Task directions:
Locate every line below that contains the word "ring" and copy it.

[Landmark coordinate records]
--*--

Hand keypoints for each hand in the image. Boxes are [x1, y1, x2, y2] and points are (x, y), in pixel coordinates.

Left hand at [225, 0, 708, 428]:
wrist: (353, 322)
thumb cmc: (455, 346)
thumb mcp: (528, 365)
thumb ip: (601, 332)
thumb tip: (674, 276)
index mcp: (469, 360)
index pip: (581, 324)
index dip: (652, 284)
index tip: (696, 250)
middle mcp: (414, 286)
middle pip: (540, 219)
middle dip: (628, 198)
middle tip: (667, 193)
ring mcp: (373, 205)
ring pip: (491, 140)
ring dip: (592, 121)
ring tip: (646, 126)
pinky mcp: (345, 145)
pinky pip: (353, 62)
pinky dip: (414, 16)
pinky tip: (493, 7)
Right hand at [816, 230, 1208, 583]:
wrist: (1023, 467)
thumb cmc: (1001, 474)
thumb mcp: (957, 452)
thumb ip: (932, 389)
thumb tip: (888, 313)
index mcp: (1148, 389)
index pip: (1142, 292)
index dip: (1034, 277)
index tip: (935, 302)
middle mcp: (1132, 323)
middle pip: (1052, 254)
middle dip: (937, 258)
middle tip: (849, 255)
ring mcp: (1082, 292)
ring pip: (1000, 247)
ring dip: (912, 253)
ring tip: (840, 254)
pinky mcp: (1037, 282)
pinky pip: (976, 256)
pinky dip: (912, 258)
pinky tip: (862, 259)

--*--

Response:
ring mcp: (373, 205)
ring pip: (491, 140)
ring dip: (592, 121)
ring tip: (646, 126)
ring mcp: (1082, 292)
ring pip: (1000, 247)
ring dip: (912, 253)
ring tip: (840, 254)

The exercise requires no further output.